## What the task requires
For the records below, give the count of lines holding the word "tagId" and nothing more.

## Source data
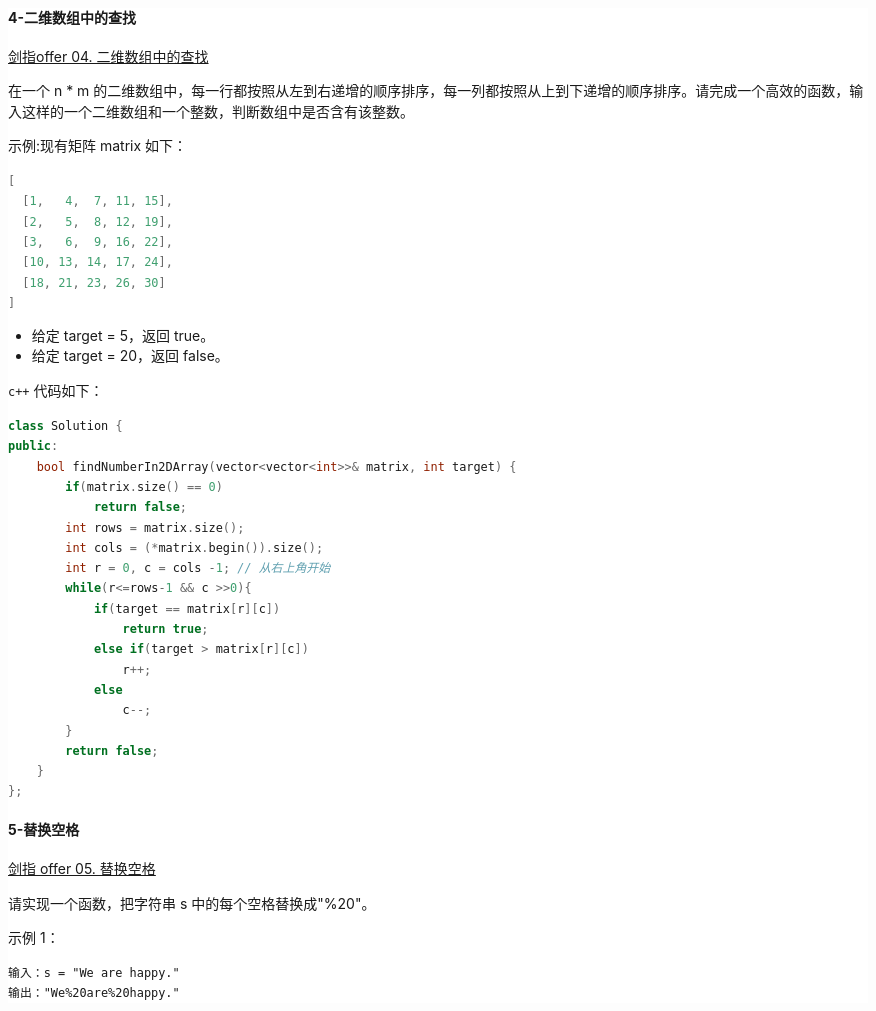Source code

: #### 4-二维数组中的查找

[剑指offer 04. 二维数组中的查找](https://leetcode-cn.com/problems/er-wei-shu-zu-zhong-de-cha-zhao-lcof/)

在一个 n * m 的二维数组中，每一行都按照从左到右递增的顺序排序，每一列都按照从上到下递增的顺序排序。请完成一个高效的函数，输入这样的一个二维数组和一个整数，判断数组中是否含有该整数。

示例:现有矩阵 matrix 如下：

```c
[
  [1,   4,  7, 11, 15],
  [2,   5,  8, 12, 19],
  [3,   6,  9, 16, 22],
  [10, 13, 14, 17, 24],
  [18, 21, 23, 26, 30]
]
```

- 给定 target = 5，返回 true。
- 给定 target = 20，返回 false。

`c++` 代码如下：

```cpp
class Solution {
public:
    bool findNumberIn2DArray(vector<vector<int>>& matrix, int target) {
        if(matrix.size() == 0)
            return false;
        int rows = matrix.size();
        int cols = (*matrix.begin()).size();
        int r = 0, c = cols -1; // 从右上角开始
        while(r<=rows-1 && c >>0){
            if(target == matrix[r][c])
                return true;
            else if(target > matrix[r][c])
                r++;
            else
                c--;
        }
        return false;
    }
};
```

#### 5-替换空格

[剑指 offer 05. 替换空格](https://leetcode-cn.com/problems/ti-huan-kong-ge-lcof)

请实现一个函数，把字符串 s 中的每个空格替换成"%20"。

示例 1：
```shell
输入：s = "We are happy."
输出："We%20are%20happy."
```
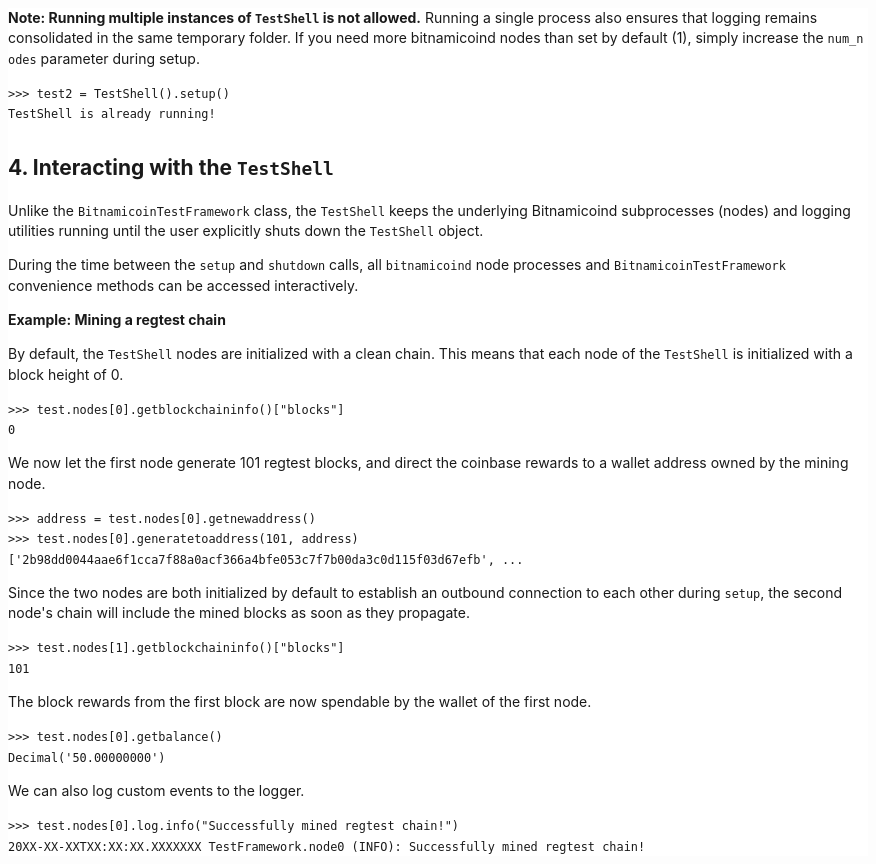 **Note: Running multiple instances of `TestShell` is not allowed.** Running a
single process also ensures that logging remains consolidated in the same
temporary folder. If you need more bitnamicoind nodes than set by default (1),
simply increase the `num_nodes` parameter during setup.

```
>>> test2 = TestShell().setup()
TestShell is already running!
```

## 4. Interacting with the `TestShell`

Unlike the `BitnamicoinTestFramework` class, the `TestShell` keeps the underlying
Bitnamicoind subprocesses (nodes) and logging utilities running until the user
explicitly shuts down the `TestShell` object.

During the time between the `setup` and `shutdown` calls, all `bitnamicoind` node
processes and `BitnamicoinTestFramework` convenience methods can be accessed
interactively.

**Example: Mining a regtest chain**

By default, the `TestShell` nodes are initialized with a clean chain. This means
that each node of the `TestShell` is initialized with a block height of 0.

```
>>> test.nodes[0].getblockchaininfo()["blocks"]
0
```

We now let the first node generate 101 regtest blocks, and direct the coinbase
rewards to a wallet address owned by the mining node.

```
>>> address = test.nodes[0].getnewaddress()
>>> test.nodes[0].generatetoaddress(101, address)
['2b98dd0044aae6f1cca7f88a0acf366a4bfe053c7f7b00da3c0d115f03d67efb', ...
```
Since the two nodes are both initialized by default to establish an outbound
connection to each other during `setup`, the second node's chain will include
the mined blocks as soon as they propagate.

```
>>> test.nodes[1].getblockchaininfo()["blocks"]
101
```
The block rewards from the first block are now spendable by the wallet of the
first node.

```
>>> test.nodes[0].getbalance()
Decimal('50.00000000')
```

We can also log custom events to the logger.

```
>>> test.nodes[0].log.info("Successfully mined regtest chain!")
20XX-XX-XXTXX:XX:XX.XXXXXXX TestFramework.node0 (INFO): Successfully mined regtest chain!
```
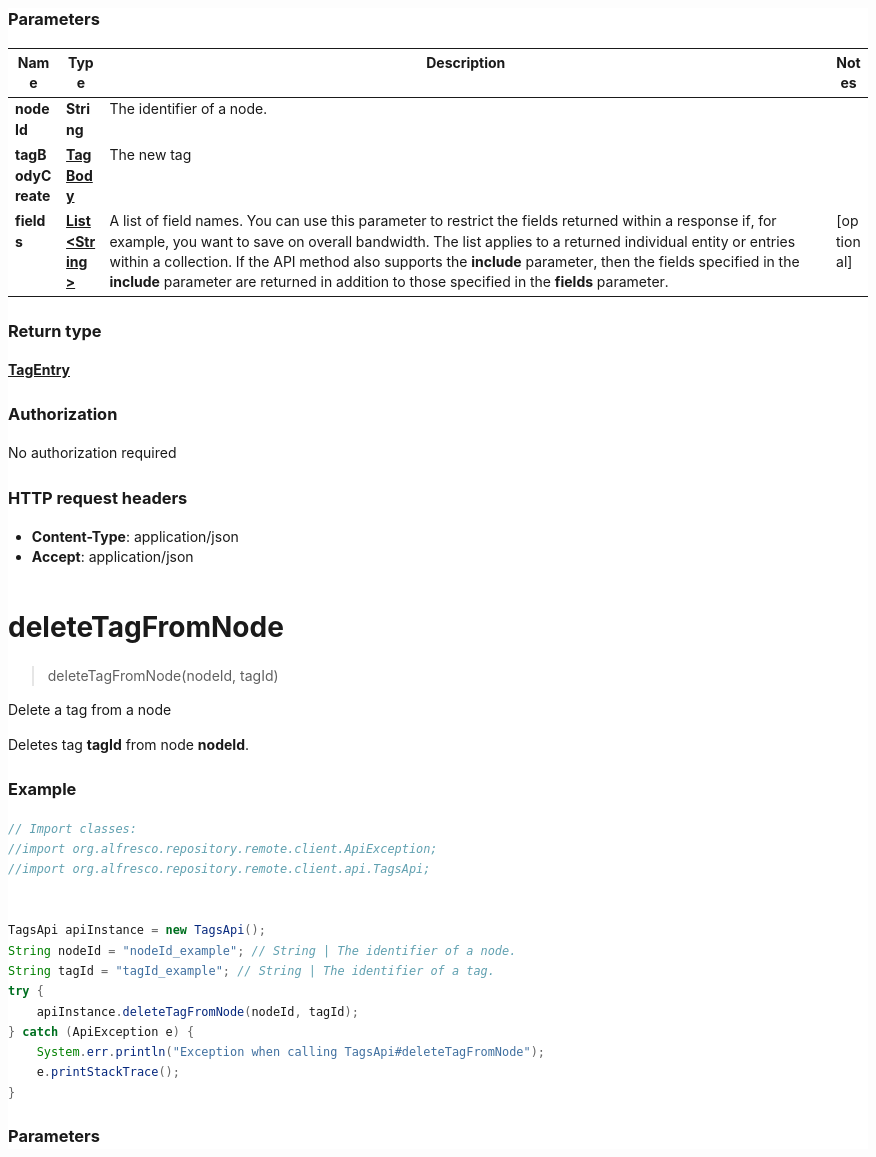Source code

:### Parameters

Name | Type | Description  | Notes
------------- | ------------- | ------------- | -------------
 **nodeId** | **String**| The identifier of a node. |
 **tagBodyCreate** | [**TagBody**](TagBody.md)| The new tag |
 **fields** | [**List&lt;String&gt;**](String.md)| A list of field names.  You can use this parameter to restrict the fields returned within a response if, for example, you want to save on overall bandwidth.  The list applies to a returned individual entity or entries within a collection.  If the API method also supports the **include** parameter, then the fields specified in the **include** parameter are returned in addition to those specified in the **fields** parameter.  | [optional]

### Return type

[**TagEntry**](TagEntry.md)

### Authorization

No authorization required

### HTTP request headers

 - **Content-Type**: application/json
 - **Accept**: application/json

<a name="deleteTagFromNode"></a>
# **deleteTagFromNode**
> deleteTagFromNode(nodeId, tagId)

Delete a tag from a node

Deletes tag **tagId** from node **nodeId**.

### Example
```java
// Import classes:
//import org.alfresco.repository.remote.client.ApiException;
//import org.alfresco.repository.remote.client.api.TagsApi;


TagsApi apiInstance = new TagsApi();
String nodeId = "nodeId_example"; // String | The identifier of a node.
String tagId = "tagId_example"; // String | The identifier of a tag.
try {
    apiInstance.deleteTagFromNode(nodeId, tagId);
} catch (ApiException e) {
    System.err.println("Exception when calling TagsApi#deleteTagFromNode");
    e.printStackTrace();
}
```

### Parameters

## Output for this exercise
4